Online triage: a year on what has the impact on practices been?

Dr Thomas Patel-Campbell shares the experiences of the Haxby Group GP practices after 12 months of using online triage

CREDIT: This is an edited version of an article that originally appeared on Digital Health

Early in 2020 we went live with online triage technology across six of the Haxby Group’s surgery sites in York. We are now using it successfully at all of our 13 GP surgeries and the 90,000-plus patients across Yorkshire and Humberside they serve.

Just a few weeks after go-live in York, the COVID-19 pandemic hit and we had to rapidly adapt how we delivered care. NHS England introduced the multichannel total triage model, and we were concerned about how COVID would impact our workforce.

The Klinik system has helped us support remote working and meet this new approach to managing demand. It combines AI-infused algorithms with patient-supplied information, and patient flow tools, that help our practices point patients to the right type of care.

Both online triage and call-handlers use the same system to capture patient needs, which indicates the urgency and priority of these needs; this means we can provide a consistent, and more efficient, approach to how we deliver care.

Sharing the workload and managing demand

This new tech has meant that demand can be better shared across the practice team. Advanced nurse practitioners can deal with queries on the same day, and pharmacists can manage medication requests, without the need to see a doctor. Our new care navigator service can help signpost patients to a physio or other care provider.

The number of unnecessary urgent appointments looks to have fallen, freeing time for our clinicians to focus on the most unwell. Our admin team can deal with sick notes and test results, and escalate queries to the GP in our triage hub, if and when required.

Doctors are able to see those complex patients who most need their help, and we are looking at how to give doctors the time and space they need to deal with this – for example, this might mean fewer contacts per GP and longer appointment times could also help patients with a mental health issue, for example. More time means we can cater for more of people’s needs, and would reduce the risk of follow-up appointments. We now have more information from the patient to help us decide.

Delivering data-driven care designed around population needs

Data is now driving the design and delivery of care, and will do so even more in the months ahead. The group can use a data dashboard to see demand for the volume and type of care across all of its practices; the data helps us provide services specific to local populations.

For example, one area of Hull has a younger population with family healthcare needs. This might need fewer GPs, and more nurse practitioners, whereas areas with a more elderly population profile are likely to need more GPs to manage the complexity of their multiple medications and co-morbidities.
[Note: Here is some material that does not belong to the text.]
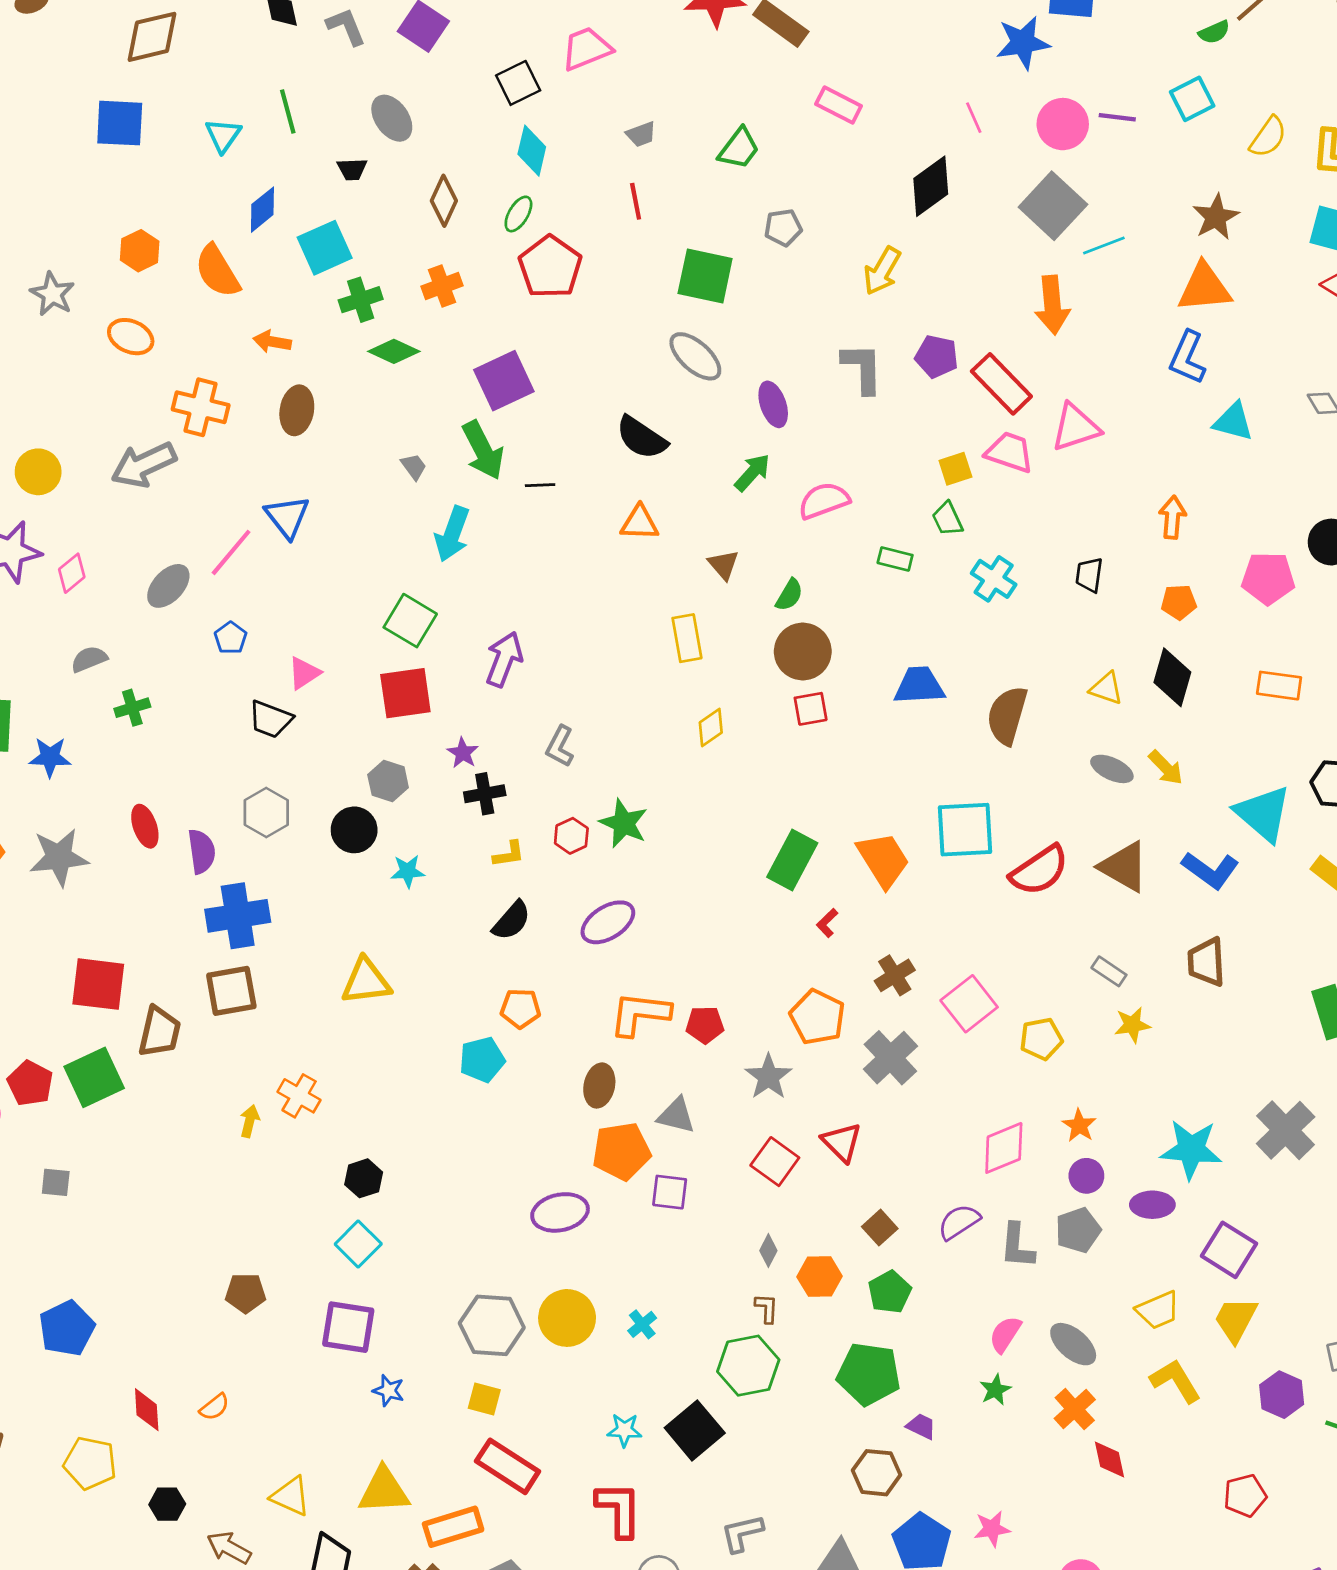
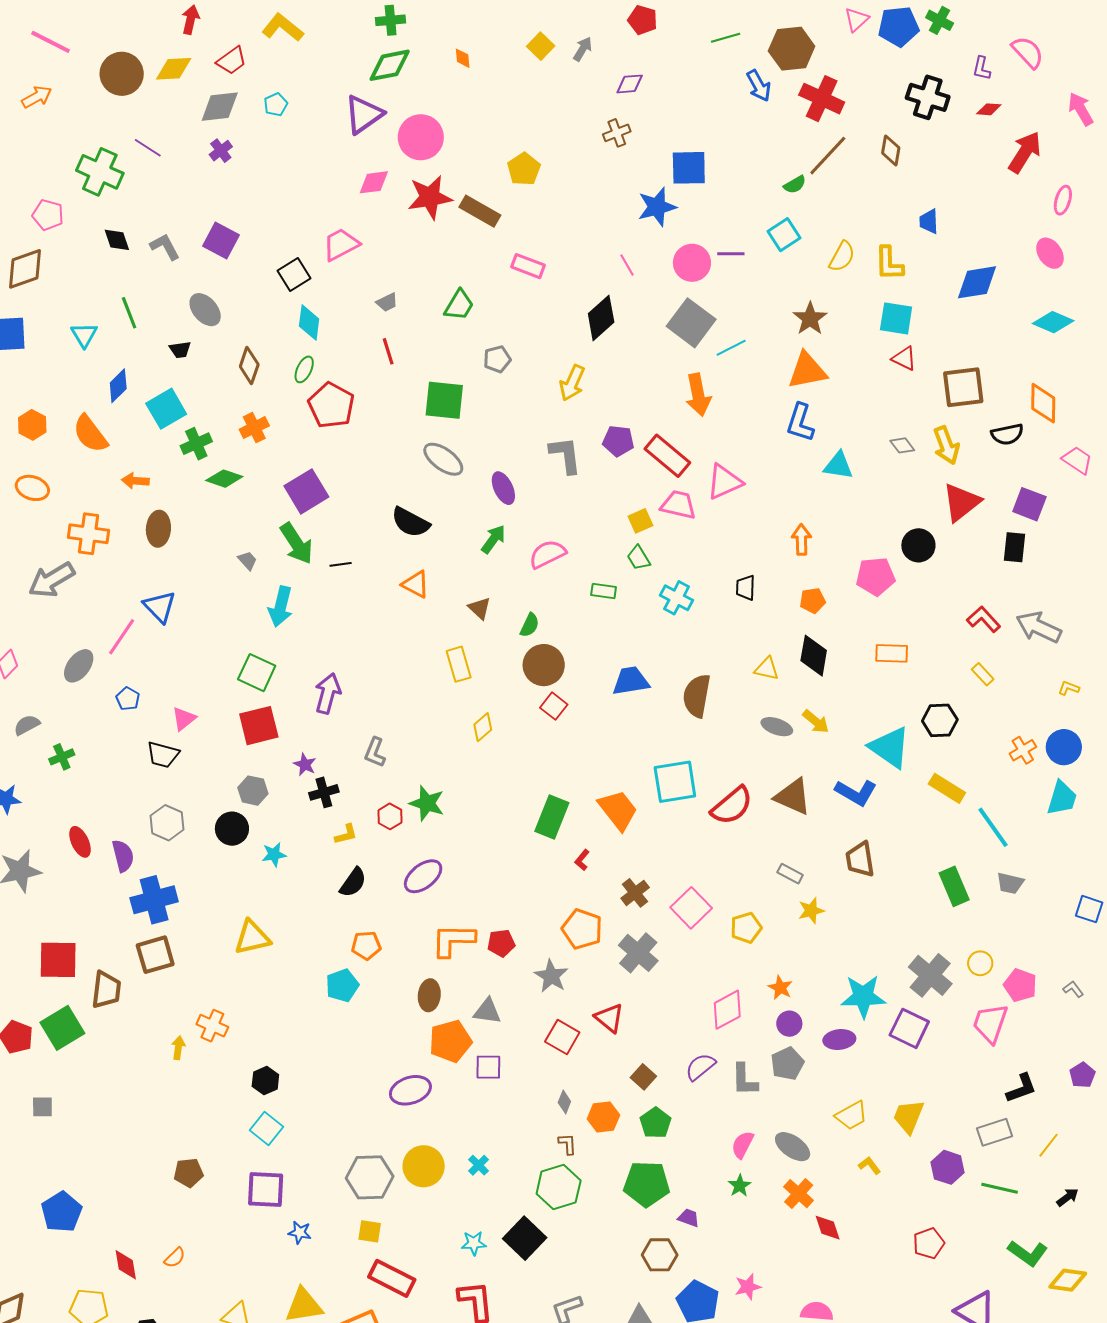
orange triangle: (640, 523) -> (416, 584), turned 32
red square: (811, 709) -> (554, 706), turned -36
purple square: (1229, 1250) -> (909, 1028), moved
yellow L-shape: (1176, 1381) -> (870, 1165), size x0.6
Such insight helps practice workforce planning, as we can increasingly use non-GP clinical roles to provide care. We can use the data to inform our work with primary care networks on identifying and funding new positions under the additional roles reimbursement scheme. We are also working on being able to identify outcomes data; did the right person get the right type of care? This will further help us identify workforce needs and optimise patient care.

The practice can also better address the inverse care law, which suggests that, in areas where people need healthcare the most, they find it harder to access. Now, 25% of our patients go online, and call-handlers can dedicate time to those who use the more traditional access routes.

Multiple benefits, with more to come

Numerous other benefits have been felt. The practice group is more resilient, with the ability to flex resources across multiple sites – a fact singled out by the RCGP’s review into GP responses to COVID. Care home staff can use the system to book an urgent visit request, which can then be clinically reviewed in advance of a visit.

GPs ask whether the system deflects demand; I would answer, ‘It will soon’. A new self-care module will redirect patients to look after themselves. More data means we can design a more varied clinical workforce around the needs of specific populations. Patients have been hugely positive, with over 90% rating the service as good or excellent.

For those who are considering implementing such systems, I would say they need to be clear why they are doing so. If you see it as another form of bolt-on access, it won’t make much difference; it needs to be embedded in the way the practice functions to get the greatest benefit.

The use of novel technology such as this is a great opportunity to help capture the care needs of our populations and channel them to the right resource. These are exciting times for digital primary care.